== Segment start ==

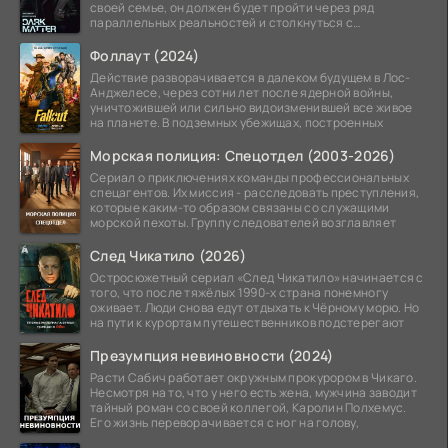
своей семье, он должен будет пройти через ряд
параллельных реальностей и столкнуться с
альтернативной
Фоллаут (2024)
Действие разворачивается в далеком будущем в Лос-
Анджелесе, через сотни лет после ядерной войны,
уничтожившей или сильно видоизменившей все живое
на планете. В подземных убежищах, построенных
Морская полиция: Спецотдел (2003-2026)
Сериал о приключениях команды профессиональных
спецагентов. Их миссия - расследовать преступления,
которые каким-то образом связаны со служащими
морской пехоты. Группу следователей возглавляет
След Чикатило (2026)
Остросюжетный сериал «След Чикатило» начинается с
того, что после тяжёлых 1990-х страна понемногу
оживает. Люди снова едут отдыхать к Чёрному морю. Но
на пути к курортам путешественников подстерегают
Презумпция невиновности (2024)
Расти Сабич работает окружным прокурором в Чикаго.
Несмотря на то, что у него есть жена, мужчина заводит
тайный роман со своей коллегой, Каролин Полхемус.
Его жизнь переворачивается с ног на голову,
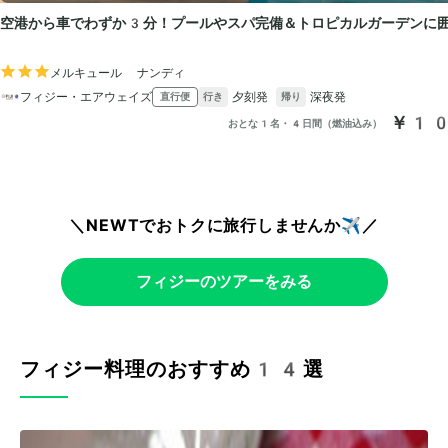
＼NEWTでおトクに旅行しませんか✈️／
フィジーのツアーをみる
フィジー料理のおすすめ14選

== Segment end ==

▸ **ASSIGNMENT**: Rewrite the text of all the items above, substituting "Фоллаут" with "Fallout" and leaving everything else unchanged. Omit the pictures from your answer.

▸ **ANSWER FOR THIS EXERCISE**:
своей семье, он должен будет пройти через ряд
параллельных реальностей и столкнуться с
альтернативной
Fallout (2024)
Действие разворачивается в далеком будущем в Лос-
Анджелесе, через сотни лет после ядерной войны,
уничтожившей или сильно видоизменившей все живое
на планете. В подземных убежищах, построенных
Морская полиция: Спецотдел (2003-2026)
Сериал о приключениях команды профессиональных
спецагентов. Их миссия - расследовать преступления,
которые каким-то образом связаны со служащими
морской пехоты. Группу следователей возглавляет
След Чикатило (2026)
Остросюжетный сериал «След Чикатило» начинается с
того, что после тяжёлых 1990-х страна понемногу
оживает. Люди снова едут отдыхать к Чёрному морю. Но
на пути к курортам путешественников подстерегают
Презумпция невиновности (2024)
Расти Сабич работает окружным прокурором в Чикаго.
Несмотря на то, что у него есть жена, мужчина заводит
тайный роман со своей коллегой, Каролин Полхемус.
Его жизнь переворачивается с ног на голову,
＼NEWTでおトクに旅行しませんか✈️／
フィジーのツアーをみる
フィジー料理のおすすめ14選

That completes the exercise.